Any internet related company earlier had a developer base and a designer base who used to work in parallel. Now, because there is an additional need of looking after the other companies as well, apart from the self, the need has increased from designers and developers and has created a slot for someone who is in constant touch of the outside world and the company, someone who knows what exists in the market that can be used to power some feature of his company, someone who keeps everything in sync with the world. I call this person as an integrator. Basically, this guy is responsible for keeping everything in motion, while developers and designers are working on their fronts to make things work.

I find myself working on a similar level in my startup PhotoWalkr, thus, apart from the technical team and a total business team, there needs to be an integrator, who is a techno-business guy to keep things linked to each other both on intranet and internet level. Thus, there is no definite need of pure business managers in a early stage startup but yes, there should be someone who has to focus on things beyond the product development.
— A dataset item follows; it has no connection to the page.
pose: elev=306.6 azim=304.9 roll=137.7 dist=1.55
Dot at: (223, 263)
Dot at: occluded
Tony Wright, a startup blogger, says something similar in his post, just that he calls his “integrator” guy as “builder”. Also, I have spoken with tech-startup founders, some of them from BITS itself, who share similar views. One of them told that his job is to make sure that the developers and designers never get disturbed by all the non-technical crap involved in starting-up. This article from the archives of Ycombinator has some similar views. This article supports my reason further, when one starts exploring things, there is just an information overload.

The world is too big to know it all effectively and also come up with something to fill the gap along with handling the non-technical front as well. Here is a coding team, designing team, business team (not necessary in early stage startups) but still no one can fill the spot of that do-it-all integrator, someone who would show up and provide the working energy to everyone. But, yes, as things move forward, roles get cliche`d and this is where MBA guys would take over.

I’ll keep sharing my thought process in this area, this is first of many posts i guess. keep watching this space, if u liked this post.

3 thoughts on “Changing Paradigms

  1. Nice post. Though the thought process is incomplete.The reason why companies fail when they grow is that they get a "new" business team which is cut off from the coding and designing team. This business team loves to live in their heads with the jargon they learnt at B-schools.The best case scenario is when there is no single head of the company and every member of technical team feels he is contributing to company. And even if need arises to choose a head, he must be one who is grounded to the realities of developing and customer requirements. One who does not talk in terms of bar charts and numbers.Read this is exactly what I am talking about. [Edit] Best Buy is failing precisely because of this reason – mismatch between expectations of developers and demands of managers.

  2. yes, i had much more to write, but then i had to limit the post, nobody wants to read a long essay ! and that's why the ending note of "first of many"instead of focusing on the traditional MBA vs hackers argument, i tried to bring the techno-biz guy, the integrator or the builder as you may call it, one who can translate things for the 2 teams and can understand both the worlds.